» **WORK REQUEST**
After locating the line that contains "- Title/description support" in the records below, write out exactly that line and each line after it through the one that contains "All forms use", and nothing else.

..............................

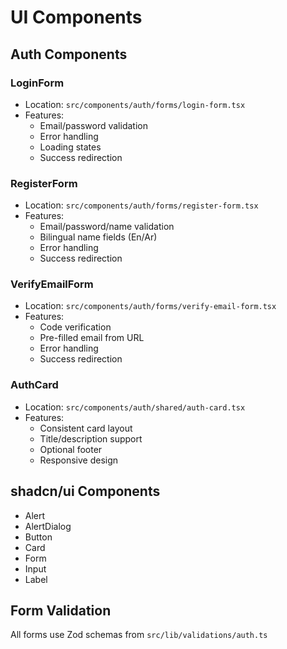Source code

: # UI Components

## Auth Components

### LoginForm
- Location: `src/components/auth/forms/login-form.tsx`
- Features:
  - Email/password validation
  - Error handling
  - Loading states
  - Success redirection

### RegisterForm
- Location: `src/components/auth/forms/register-form.tsx`
- Features:
  - Email/password/name validation
  - Bilingual name fields (En/Ar)
  - Error handling
  - Success redirection

### VerifyEmailForm
- Location: `src/components/auth/forms/verify-email-form.tsx`
- Features:
  - Code verification
  - Pre-filled email from URL
  - Error handling
  - Success redirection

### AuthCard
- Location: `src/components/auth/shared/auth-card.tsx`
- Features:
  - Consistent card layout
  - Title/description support
  - Optional footer
  - Responsive design

## shadcn/ui Components
- Alert
- AlertDialog
- Button
- Card
- Form
- Input
- Label

## Form Validation
All forms use Zod schemas from `src/lib/validations/auth.ts` 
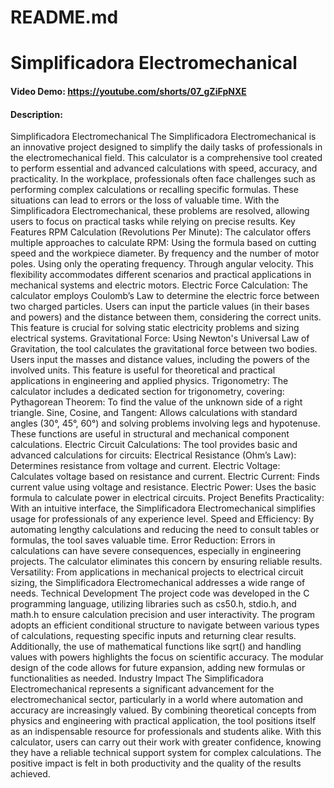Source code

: # README.md
# Simplificadora Electromechanical
#### Video Demo: <https://youtube.com/shorts/07_gZiFpNXE>
#### Description:
Simplificadora Electromechanical The Simplificadora Electromechanical is an innovative project designed to simplify the daily tasks of professionals in the electromechanical field. This calculator is a comprehensive tool created to perform essential and advanced calculations with speed, accuracy, and practicality.  In the workplace, professionals often face challenges such as performing complex calculations or recalling specific formulas. These situations can lead to errors or the loss of valuable time. With the Simplificadora Electromechanical, these problems are resolved, allowing users to focus on practical tasks while relying on precise results.  Key Features RPM Calculation (Revolutions Per Minute): The calculator offers multiple approaches to calculate RPM:  Using the formula based on cutting speed and the workpiece diameter. By frequency and the number of motor poles. Using only the operating frequency. Through angular velocity. This flexibility accommodates different scenarios and practical applications in mechanical systems and electric motors.  Electric Force Calculation: The calculator employs Coulomb’s Law to determine the electric force between two charged particles. Users can input the particle values (in their bases and powers) and the distance between them, considering the correct units. This feature is crucial for solving static electricity problems and sizing electrical systems.  Gravitational Force: Using Newton's Universal Law of Gravitation, the tool calculates the gravitational force between two bodies. Users input the masses and distance values, including the powers of the involved units. This feature is useful for theoretical and practical applications in engineering and applied physics.  Trigonometry: The calculator includes a dedicated section for trigonometry, covering:  Pythagorean Theorem: To find the value of the unknown side of a right triangle. Sine, Cosine, and Tangent: Allows calculations with standard angles (30°, 45°, 60°) and solving problems involving legs and hypotenuse. These functions are useful in structural and mechanical component calculations. Electric Circuit Calculations: The tool provides basic and advanced calculations for circuits:  Electrical Resistance (Ohm’s Law): Determines resistance from voltage and current. Electric Voltage: Calculates voltage based on resistance and current. Electric Current: Finds current value using voltage and resistance. Electric Power: Uses the basic formula to calculate power in electrical circuits. Project Benefits Practicality: With an intuitive interface, the Simplificadora Electromechanical simplifies usage for professionals of any experience level.  Speed and Efficiency: By automating lengthy calculations and reducing the need to consult tables or formulas, the tool saves valuable time.  Error Reduction: Errors in calculations can have severe consequences, especially in engineering projects. The calculator eliminates this concern by ensuring reliable results.  Versatility: From applications in mechanical projects to electrical circuit sizing, the Simplificadora Electromechanical addresses a wide range of needs.  Technical Development The project code was developed in the C programming language, utilizing libraries such as cs50.h, stdio.h, and math.h to ensure calculation precision and user interactivity. The program adopts an efficient conditional structure to navigate between various types of calculations, requesting specific inputs and returning clear results.  Additionally, the use of mathematical functions like sqrt() and handling values with powers highlights the focus on scientific accuracy. The modular design of the code allows for future expansion, adding new formulas or functionalities as needed.  Industry Impact The Simplificadora Electromechanical represents a significant advancement for the electromechanical sector, particularly in a world where automation and accuracy are increasingly valued. By combining theoretical concepts from physics and engineering with practical application, the tool positions itself as an indispensable resource for professionals and students alike.  With this calculator, users can carry out their work with greater confidence, knowing they have a reliable technical support system for complex calculations. The positive impact is felt in both productivity and the quality of the results achieved.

..............................

» **FINISHED TASK**
  - Title/description support
  - Optional footer
  - Responsive design

## shadcn/ui Components
- Alert
- AlertDialog
- Button
- Card
- Form
- Input
- Label

## Form Validation
All forms use Zod schemas from `src/lib/validations/auth.ts` 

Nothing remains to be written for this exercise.